# Timeshare Traveler Episode 61… Do WorldMark Owners need to own Club Wyndham?



## Clifbell (May 31, 2022)

I attend a lot of Sales Presentation for Worldmark and sometimes Club Wyndham. And of course they are always telling me that I need to add Club Wyndham to my portfolio.

But thus far I have found that I can book just about any Club Wyndham resort either using Club Pass or Wyndham rewards. And the cost of staying is less because the maintenance fees are less in WorldMark than they are in Club Wyndham even when paying the $99 fee.

Timeshare Traveler Episode 61… Do WorldMark Owners need to own Club Wyndham?

Map of all my timeshare reviews


----------



## Tahiya (Jun 8, 2022)

I agree with Cliff's conclusions, with the caveat that we have WM+A credits which allow us to use the club pass feature.   If the WorldMark ownership doesn't have that feature, it may work well for them to buy resale Wyndham points.
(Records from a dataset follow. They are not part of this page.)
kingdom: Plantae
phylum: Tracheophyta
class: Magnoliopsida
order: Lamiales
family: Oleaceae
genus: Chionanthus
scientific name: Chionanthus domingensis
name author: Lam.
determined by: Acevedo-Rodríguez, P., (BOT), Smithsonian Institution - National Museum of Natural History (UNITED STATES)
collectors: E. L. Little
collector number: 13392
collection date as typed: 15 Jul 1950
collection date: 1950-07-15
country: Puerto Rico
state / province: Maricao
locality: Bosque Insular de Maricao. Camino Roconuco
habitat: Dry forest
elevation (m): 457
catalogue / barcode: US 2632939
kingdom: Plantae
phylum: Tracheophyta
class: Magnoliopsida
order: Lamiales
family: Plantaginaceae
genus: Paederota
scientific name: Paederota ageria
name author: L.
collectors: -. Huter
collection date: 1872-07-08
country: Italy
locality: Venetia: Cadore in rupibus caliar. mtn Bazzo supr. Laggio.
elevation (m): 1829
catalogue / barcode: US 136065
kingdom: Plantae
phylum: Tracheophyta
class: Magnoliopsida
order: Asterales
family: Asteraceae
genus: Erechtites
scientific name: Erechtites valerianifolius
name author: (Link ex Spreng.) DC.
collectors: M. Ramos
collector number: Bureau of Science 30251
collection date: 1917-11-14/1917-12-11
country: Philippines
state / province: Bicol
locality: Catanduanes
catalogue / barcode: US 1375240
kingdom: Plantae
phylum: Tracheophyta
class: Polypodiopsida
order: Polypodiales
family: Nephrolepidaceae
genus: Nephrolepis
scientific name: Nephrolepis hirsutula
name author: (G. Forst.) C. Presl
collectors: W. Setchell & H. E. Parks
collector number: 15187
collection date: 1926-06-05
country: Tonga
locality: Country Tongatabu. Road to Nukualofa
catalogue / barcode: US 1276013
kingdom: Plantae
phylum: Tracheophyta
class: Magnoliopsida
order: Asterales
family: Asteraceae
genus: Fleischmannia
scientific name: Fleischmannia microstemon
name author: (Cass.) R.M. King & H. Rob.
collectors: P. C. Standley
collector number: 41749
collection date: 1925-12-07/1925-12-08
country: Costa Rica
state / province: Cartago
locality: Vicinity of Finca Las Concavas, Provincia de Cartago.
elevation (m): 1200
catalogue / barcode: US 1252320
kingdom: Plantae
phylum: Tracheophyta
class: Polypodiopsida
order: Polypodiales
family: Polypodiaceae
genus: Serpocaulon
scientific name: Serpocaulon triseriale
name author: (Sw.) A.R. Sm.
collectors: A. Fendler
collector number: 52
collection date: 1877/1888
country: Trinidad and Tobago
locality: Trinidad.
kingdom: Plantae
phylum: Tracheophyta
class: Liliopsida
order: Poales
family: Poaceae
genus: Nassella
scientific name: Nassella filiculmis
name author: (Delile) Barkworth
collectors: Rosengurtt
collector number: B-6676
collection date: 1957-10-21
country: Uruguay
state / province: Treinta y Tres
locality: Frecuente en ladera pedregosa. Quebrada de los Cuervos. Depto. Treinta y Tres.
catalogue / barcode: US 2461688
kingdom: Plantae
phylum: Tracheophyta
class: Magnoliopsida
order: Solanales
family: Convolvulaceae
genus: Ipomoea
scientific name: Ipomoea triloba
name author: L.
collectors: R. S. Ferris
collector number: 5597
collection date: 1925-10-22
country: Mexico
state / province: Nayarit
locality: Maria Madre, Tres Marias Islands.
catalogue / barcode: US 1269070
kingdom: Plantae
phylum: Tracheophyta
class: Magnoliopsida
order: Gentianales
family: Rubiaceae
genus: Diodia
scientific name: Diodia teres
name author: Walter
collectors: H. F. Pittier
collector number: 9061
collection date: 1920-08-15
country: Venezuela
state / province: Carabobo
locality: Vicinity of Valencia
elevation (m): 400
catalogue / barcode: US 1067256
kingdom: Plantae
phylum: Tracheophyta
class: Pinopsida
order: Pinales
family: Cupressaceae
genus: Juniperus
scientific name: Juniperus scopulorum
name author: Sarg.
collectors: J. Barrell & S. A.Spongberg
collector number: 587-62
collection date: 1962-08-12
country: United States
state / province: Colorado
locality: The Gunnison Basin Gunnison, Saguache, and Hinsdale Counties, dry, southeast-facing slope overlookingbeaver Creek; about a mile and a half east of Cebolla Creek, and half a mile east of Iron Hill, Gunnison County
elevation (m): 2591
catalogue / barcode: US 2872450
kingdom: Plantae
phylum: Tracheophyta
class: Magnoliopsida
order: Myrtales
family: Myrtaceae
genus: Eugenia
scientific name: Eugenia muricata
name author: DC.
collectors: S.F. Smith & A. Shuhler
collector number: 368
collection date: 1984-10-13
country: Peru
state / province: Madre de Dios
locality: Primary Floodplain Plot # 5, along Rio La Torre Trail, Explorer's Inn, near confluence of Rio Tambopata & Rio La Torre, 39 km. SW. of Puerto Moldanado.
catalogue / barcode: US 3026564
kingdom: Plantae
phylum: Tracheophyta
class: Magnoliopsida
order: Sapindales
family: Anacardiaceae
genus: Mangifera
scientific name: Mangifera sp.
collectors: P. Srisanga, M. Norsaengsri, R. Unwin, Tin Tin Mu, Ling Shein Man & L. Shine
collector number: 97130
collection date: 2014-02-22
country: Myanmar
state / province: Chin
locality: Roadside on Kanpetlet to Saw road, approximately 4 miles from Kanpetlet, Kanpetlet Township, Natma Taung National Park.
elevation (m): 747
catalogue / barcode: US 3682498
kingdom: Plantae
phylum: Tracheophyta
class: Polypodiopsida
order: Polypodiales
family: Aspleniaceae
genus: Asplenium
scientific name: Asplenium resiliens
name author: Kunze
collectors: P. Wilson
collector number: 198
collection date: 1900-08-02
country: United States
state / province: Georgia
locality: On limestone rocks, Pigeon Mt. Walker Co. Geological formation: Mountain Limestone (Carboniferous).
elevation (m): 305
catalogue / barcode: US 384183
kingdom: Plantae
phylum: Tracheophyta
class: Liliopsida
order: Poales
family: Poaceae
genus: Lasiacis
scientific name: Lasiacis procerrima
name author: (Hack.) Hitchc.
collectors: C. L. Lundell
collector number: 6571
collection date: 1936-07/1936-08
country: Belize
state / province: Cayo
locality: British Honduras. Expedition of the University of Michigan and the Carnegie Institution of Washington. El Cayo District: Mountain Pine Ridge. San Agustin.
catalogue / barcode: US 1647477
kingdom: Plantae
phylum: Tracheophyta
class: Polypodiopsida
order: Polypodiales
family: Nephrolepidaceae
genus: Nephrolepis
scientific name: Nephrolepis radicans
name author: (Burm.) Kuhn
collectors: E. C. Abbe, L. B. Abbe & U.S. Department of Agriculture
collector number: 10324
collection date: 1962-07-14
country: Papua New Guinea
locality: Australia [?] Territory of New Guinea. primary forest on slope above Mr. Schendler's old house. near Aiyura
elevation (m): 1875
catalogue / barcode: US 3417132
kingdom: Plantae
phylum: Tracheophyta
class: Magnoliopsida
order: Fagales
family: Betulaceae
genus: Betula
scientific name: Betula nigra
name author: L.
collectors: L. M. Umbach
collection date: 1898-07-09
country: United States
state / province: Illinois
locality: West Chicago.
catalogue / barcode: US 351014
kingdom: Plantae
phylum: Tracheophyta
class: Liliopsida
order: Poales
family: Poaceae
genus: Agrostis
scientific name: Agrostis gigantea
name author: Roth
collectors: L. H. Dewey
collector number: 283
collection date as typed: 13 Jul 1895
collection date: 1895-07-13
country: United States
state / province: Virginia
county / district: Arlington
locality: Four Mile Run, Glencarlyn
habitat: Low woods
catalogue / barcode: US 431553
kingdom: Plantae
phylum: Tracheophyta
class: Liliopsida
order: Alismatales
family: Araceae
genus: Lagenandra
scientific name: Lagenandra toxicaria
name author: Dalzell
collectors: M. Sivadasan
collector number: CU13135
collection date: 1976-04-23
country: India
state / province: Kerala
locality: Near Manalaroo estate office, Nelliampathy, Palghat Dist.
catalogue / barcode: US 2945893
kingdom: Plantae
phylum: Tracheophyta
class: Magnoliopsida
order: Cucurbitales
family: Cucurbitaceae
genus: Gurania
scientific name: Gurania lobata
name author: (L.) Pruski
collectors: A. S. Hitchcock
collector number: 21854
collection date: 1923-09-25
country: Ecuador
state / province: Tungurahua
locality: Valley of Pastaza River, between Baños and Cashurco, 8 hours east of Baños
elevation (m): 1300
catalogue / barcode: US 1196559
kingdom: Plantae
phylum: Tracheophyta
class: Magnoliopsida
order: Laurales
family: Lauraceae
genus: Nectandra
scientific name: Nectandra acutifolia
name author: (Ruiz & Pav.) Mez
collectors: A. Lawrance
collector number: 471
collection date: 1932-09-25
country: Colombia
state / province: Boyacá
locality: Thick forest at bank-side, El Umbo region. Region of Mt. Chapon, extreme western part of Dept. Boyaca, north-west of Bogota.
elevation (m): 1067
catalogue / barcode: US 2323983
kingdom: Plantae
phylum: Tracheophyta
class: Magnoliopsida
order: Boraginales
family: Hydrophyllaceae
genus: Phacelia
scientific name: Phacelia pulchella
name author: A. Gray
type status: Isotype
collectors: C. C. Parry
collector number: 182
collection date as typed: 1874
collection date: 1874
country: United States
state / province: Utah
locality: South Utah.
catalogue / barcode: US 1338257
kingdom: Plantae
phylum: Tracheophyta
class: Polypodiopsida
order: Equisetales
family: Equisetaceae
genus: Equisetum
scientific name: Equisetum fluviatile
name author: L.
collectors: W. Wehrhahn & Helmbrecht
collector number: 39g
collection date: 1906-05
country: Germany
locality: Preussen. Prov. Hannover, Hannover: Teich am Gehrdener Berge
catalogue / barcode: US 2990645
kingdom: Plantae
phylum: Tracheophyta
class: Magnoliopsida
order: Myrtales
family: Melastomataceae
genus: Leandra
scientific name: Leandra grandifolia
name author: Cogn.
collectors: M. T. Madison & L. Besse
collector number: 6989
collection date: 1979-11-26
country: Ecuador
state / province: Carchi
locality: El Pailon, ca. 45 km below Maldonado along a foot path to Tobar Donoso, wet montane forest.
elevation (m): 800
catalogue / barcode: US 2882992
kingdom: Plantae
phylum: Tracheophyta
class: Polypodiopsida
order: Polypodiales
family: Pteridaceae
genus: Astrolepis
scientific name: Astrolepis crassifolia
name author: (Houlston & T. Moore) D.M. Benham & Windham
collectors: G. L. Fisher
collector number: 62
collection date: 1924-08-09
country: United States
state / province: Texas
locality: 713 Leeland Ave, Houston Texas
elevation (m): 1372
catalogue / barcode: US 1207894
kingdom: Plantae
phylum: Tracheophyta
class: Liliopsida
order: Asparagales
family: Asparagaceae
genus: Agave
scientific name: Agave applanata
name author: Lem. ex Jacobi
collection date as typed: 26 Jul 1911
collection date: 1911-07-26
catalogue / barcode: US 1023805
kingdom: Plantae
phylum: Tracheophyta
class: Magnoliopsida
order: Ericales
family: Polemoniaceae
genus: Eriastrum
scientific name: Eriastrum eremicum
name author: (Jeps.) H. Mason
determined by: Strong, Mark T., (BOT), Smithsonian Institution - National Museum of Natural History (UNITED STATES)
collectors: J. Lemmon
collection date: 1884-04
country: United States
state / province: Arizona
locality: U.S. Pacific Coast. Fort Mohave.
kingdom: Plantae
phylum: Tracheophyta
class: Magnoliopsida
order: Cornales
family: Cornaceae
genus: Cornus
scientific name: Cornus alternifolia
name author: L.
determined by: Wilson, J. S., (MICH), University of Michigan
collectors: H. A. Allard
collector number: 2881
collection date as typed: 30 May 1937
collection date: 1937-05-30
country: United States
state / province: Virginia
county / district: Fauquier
We owned both WorldMark and Wyndham in the past. WorldMark has been good value (although it's getting less so over time).  I gave back the Wyndham points years ago because it was too expensive for what we got when using credits or exchanging. We didn't own a lot of points, and that may have contributed to the problem, but it was definitely less cost-effective than WM.


----------